The woman froze and it took her a good five seconds to break her silence. “Well, I once was. I’m Kimberly Dawson now.”

The girl gaped at him.

Ben flicked an awkward smile. “My name is Ben Forsberg. I knew your husband Randall in Indonesia.”

“Oh, my God,” the woman said.

“What was said about him wasn’t true. He wasn’t a drug smuggler. He was framed. I thought you should know the truth.”

The two women were silent. The teenager trembled, as if she might turn and run.

“Is this a sick joke?” Mrs. Dawson said. “It’s not at all funny..”

“No joke. Please, just give me a minute. Tamara, you look like your dad.”

“I know,” Tamara said. “I’ve seen pictures.”

Mrs. Dawson stepped closer to the girl. “Did you want something, Mr. Forsberg?” She put a protective arm around the girl, as though she were not happy with the past reaching out toward them, in the sunlight of a perfect summer day.

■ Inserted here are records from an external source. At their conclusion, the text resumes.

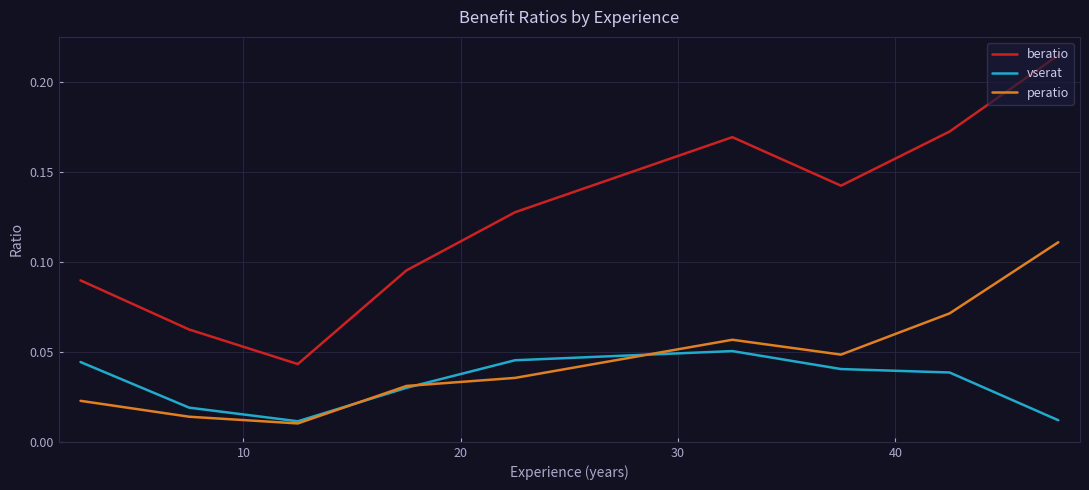

How many lines are shown in the chart?

3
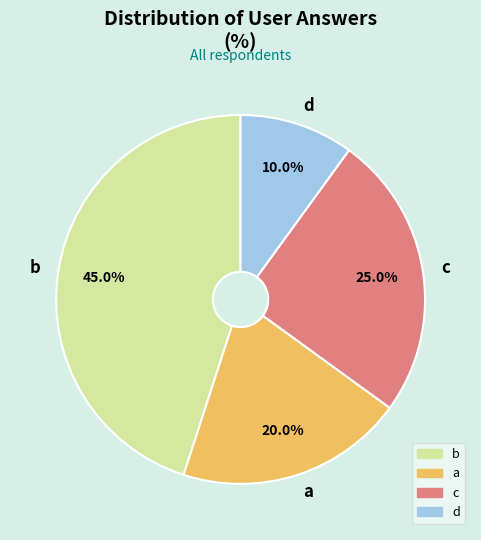

Is there a majority slice in this chart?

No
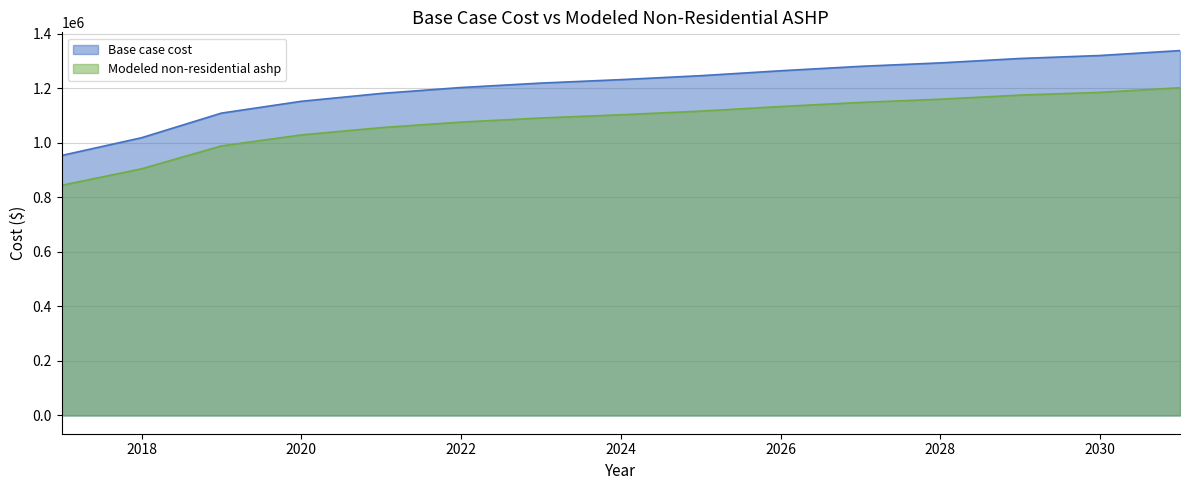

True or false: Modeled non-residential ashp has a value of 1632499.1 at 2023.

False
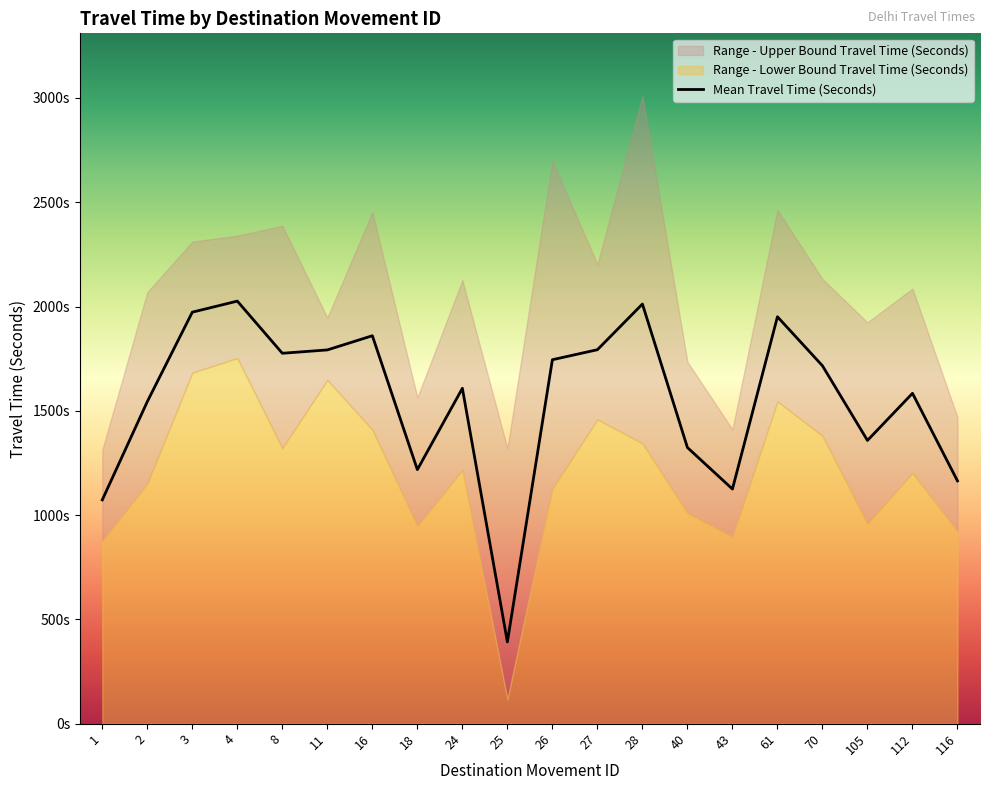

The Mean Travel Time (Seconds) series shows 937 at 26. True or false?

False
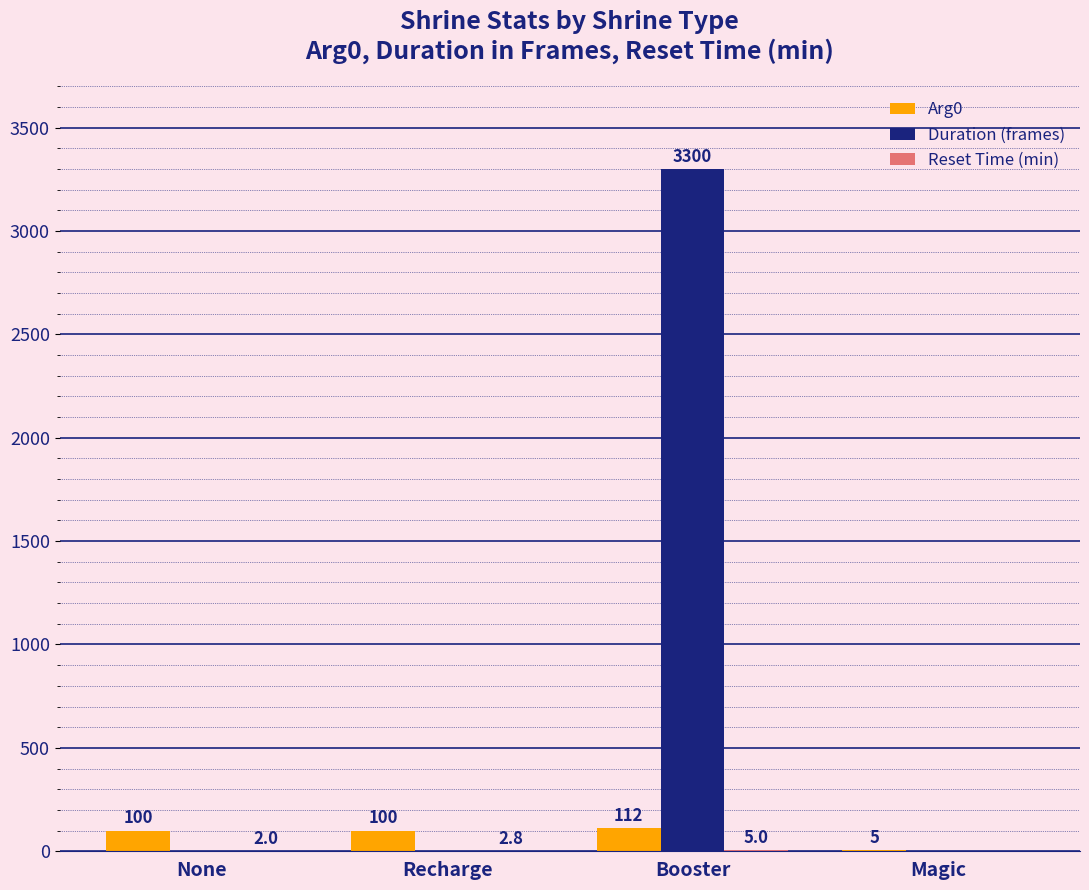

Which series has the largest total across all categories?

Duration (frames)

“I thought Tamara might like to have a keepsake of her father’s.” He handed the girl a sketchbook, small, and black. A hole marred the lower right corner. “I’m sorry it’s damaged.”

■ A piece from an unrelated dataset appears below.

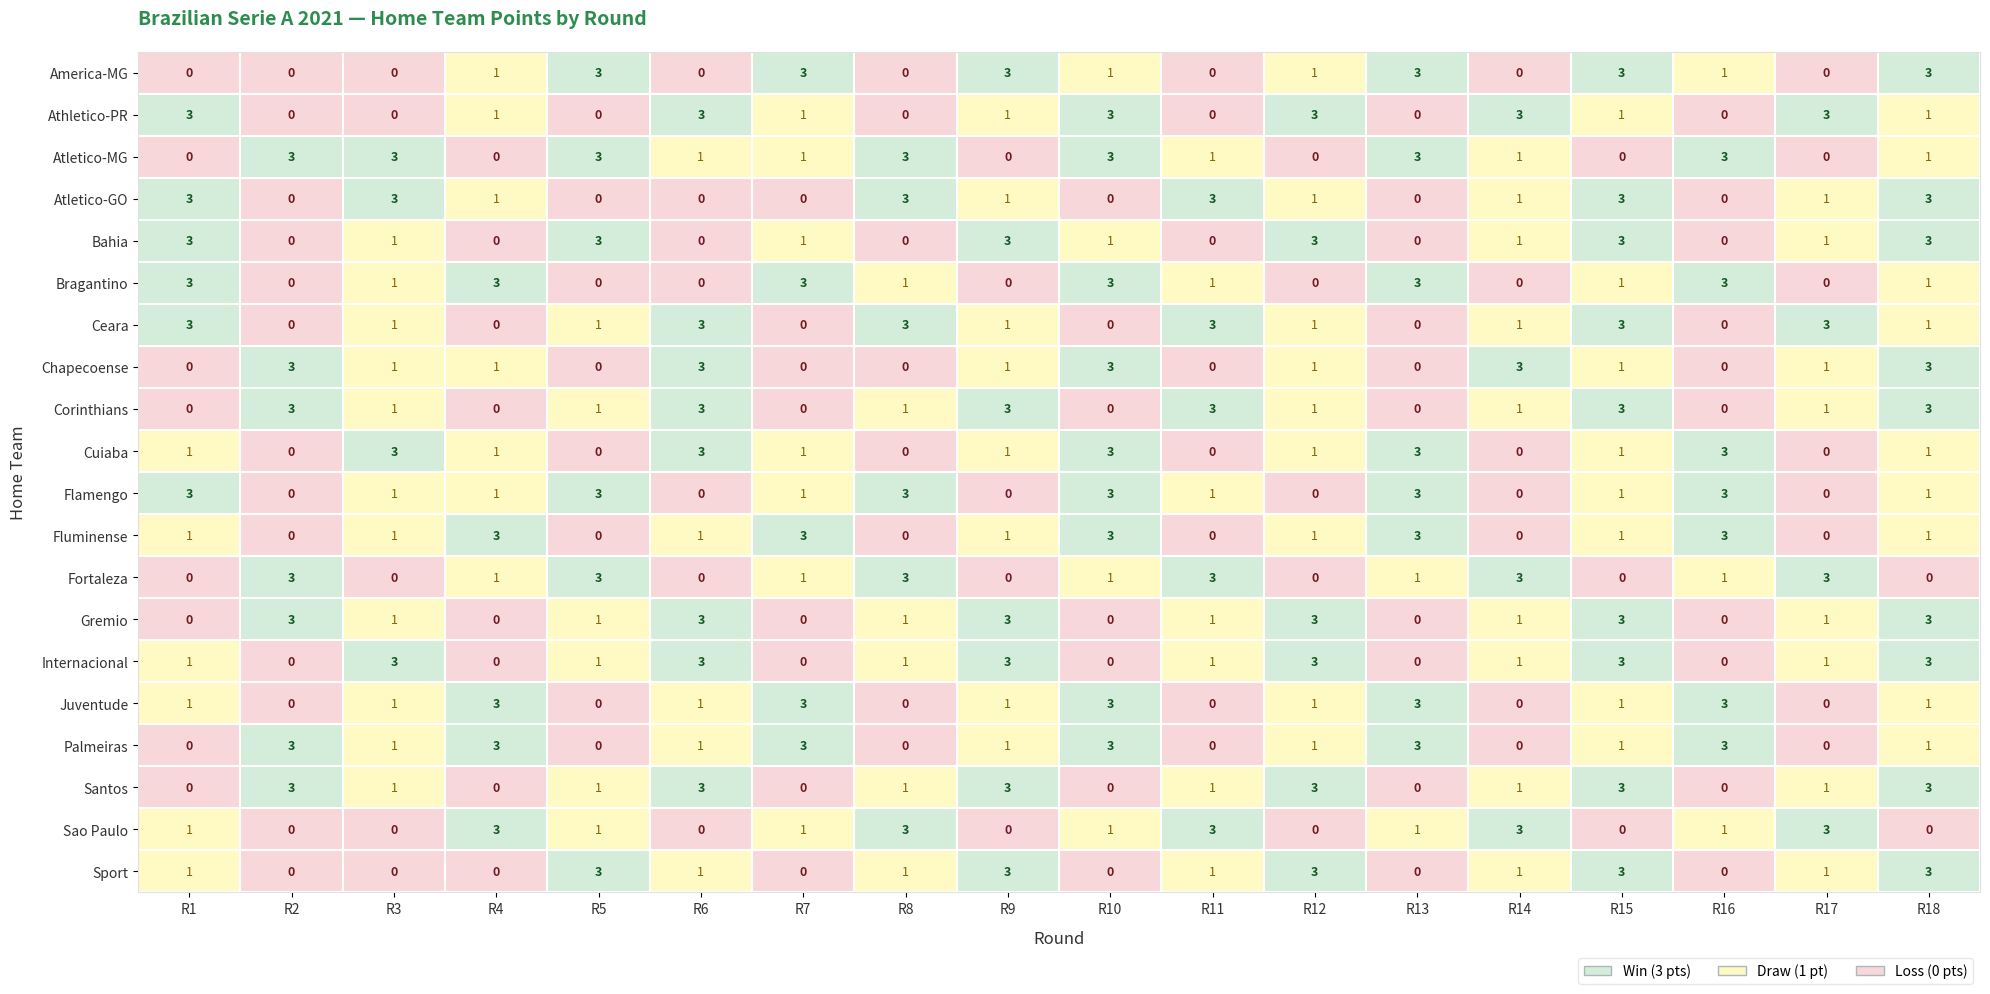

True or false: Gremio has a value of 3 at R9.

True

Tamara opened the book and gasped at the sketches of herself, from babyhood onward, her face captured in perfect details. She put a hand over her mouth.

“How did he know what I would look like?” Tamara flipped through the pages. “My God, Mom, these drawings, they’re amazing…” She stopped at the drawing of herself sitting on a park bench, in the cooling shade of the pines. Stared at the paper, and then up at the park around her, as if it could not be. Realizing what the picture meant, looking up the hill to see where the man must have stood and watched.

“Good imagination,” Mrs. Dawson said in a voice tinged with frost. “Do you work for my late husband’s company, Mr. Forsberg?”

He sensed she knew something of his work for the CIA. “No-I was just his friend.” He leaned down to the girl.